> **WHAT YOU HAVE TO DO**: Write out, precisely and in full, each line of the material.

> **RECORDS FOR THIS EXERCISE**:

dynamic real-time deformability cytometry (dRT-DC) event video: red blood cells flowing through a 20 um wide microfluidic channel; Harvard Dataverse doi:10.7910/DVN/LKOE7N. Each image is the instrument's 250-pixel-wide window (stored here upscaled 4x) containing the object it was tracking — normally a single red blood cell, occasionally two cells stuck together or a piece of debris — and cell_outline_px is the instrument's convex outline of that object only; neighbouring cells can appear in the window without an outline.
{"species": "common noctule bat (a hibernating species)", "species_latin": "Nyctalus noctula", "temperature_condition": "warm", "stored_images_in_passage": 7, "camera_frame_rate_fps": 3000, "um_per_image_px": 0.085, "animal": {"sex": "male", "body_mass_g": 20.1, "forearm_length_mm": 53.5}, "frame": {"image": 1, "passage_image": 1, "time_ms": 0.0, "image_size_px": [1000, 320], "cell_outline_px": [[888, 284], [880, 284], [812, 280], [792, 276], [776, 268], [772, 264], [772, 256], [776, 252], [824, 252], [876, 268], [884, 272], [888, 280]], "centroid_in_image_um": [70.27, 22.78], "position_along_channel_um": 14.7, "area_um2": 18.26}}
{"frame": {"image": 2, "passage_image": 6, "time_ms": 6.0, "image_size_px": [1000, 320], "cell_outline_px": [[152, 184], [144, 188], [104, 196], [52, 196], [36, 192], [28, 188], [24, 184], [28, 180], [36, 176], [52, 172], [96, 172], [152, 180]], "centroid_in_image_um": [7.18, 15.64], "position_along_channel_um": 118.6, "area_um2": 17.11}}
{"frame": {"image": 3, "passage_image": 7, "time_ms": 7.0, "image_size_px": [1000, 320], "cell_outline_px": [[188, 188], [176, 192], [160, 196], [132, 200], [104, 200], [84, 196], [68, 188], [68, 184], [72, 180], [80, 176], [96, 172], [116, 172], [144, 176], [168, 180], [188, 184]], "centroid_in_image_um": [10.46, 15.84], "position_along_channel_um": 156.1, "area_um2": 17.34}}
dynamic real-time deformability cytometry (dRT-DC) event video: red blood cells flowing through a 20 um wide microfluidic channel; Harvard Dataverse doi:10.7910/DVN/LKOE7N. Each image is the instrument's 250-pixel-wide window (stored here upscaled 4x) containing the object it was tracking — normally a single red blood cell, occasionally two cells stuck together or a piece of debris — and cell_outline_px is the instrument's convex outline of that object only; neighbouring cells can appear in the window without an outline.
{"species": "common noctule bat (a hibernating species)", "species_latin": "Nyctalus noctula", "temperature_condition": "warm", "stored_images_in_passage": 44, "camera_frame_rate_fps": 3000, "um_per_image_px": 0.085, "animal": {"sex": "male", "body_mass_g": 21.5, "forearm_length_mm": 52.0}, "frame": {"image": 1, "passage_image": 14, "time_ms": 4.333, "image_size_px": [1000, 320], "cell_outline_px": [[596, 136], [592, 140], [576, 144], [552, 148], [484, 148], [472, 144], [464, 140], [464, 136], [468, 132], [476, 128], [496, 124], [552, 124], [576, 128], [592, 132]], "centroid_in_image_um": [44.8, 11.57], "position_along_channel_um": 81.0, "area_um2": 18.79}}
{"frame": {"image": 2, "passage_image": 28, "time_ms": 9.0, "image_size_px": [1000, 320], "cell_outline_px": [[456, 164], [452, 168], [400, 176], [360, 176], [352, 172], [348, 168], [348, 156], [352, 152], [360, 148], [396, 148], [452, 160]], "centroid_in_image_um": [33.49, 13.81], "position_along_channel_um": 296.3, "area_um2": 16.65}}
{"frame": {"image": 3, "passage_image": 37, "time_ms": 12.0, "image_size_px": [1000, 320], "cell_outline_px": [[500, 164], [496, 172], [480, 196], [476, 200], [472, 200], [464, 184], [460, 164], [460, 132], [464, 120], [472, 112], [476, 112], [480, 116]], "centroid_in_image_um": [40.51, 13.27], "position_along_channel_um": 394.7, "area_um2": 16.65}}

> **CORRECT ANSWER**:
dynamic real-time deformability cytometry (dRT-DC) event video: red blood cells flowing through a 20 um wide microfluidic channel; Harvard Dataverse doi:10.7910/DVN/LKOE7N. Each image is the instrument's 250-pixel-wide window (stored here upscaled 4x) containing the object it was tracking — normally a single red blood cell, occasionally two cells stuck together or a piece of debris — and cell_outline_px is the instrument's convex outline of that object only; neighbouring cells can appear in the window without an outline.
{"species": "common noctule bat (a hibernating species)", "species_latin": "Nyctalus noctula", "temperature_condition": "warm", "stored_images_in_passage": 7, "camera_frame_rate_fps": 3000, "um_per_image_px": 0.085, "animal": {"sex": "male", "body_mass_g": 20.1, "forearm_length_mm": 53.5}, "frame": {"image": 1, "passage_image": 1, "time_ms": 0.0, "image_size_px": [1000, 320], "cell_outline_px": [[888, 284], [880, 284], [812, 280], [792, 276], [776, 268], [772, 264], [772, 256], [776, 252], [824, 252], [876, 268], [884, 272], [888, 280]], "centroid_in_image_um": [70.27, 22.78], "position_along_channel_um": 14.7, "area_um2": 18.26}}
{"frame": {"image": 2, "passage_image": 6, "time_ms": 6.0, "image_size_px": [1000, 320], "cell_outline_px": [[152, 184], [144, 188], [104, 196], [52, 196], [36, 192], [28, 188], [24, 184], [28, 180], [36, 176], [52, 172], [96, 172], [152, 180]], "centroid_in_image_um": [7.18, 15.64], "position_along_channel_um": 118.6, "area_um2": 17.11}}
{"frame": {"image": 3, "passage_image": 7, "time_ms": 7.0, "image_size_px": [1000, 320], "cell_outline_px": [[188, 188], [176, 192], [160, 196], [132, 200], [104, 200], [84, 196], [68, 188], [68, 184], [72, 180], [80, 176], [96, 172], [116, 172], [144, 176], [168, 180], [188, 184]], "centroid_in_image_um": [10.46, 15.84], "position_along_channel_um": 156.1, "area_um2": 17.34}}
dynamic real-time deformability cytometry (dRT-DC) event video: red blood cells flowing through a 20 um wide microfluidic channel; Harvard Dataverse doi:10.7910/DVN/LKOE7N. Each image is the instrument's 250-pixel-wide window (stored here upscaled 4x) containing the object it was tracking — normally a single red blood cell, occasionally two cells stuck together or a piece of debris — and cell_outline_px is the instrument's convex outline of that object only; neighbouring cells can appear in the window without an outline.
{"species": "common noctule bat (a hibernating species)", "species_latin": "Nyctalus noctula", "temperature_condition": "warm", "stored_images_in_passage": 44, "camera_frame_rate_fps": 3000, "um_per_image_px": 0.085, "animal": {"sex": "male", "body_mass_g": 21.5, "forearm_length_mm": 52.0}, "frame": {"image": 1, "passage_image": 14, "time_ms": 4.333, "image_size_px": [1000, 320], "cell_outline_px": [[596, 136], [592, 140], [576, 144], [552, 148], [484, 148], [472, 144], [464, 140], [464, 136], [468, 132], [476, 128], [496, 124], [552, 124], [576, 128], [592, 132]], "centroid_in_image_um": [44.8, 11.57], "position_along_channel_um": 81.0, "area_um2": 18.79}}
{"frame": {"image": 2, "passage_image": 28, "time_ms": 9.0, "image_size_px": [1000, 320], "cell_outline_px": [[456, 164], [452, 168], [400, 176], [360, 176], [352, 172], [348, 168], [348, 156], [352, 152], [360, 148], [396, 148], [452, 160]], "centroid_in_image_um": [33.49, 13.81], "position_along_channel_um": 296.3, "area_um2": 16.65}}
{"frame": {"image": 3, "passage_image": 37, "time_ms": 12.0, "image_size_px": [1000, 320], "cell_outline_px": [[500, 164], [496, 172], [480, 196], [476, 200], [472, 200], [464, 184], [460, 164], [460, 132], [464, 120], [472, 112], [476, 112], [480, 116]], "centroid_in_image_um": [40.51, 13.27], "position_along_channel_um": 394.7, "area_um2": 16.65}}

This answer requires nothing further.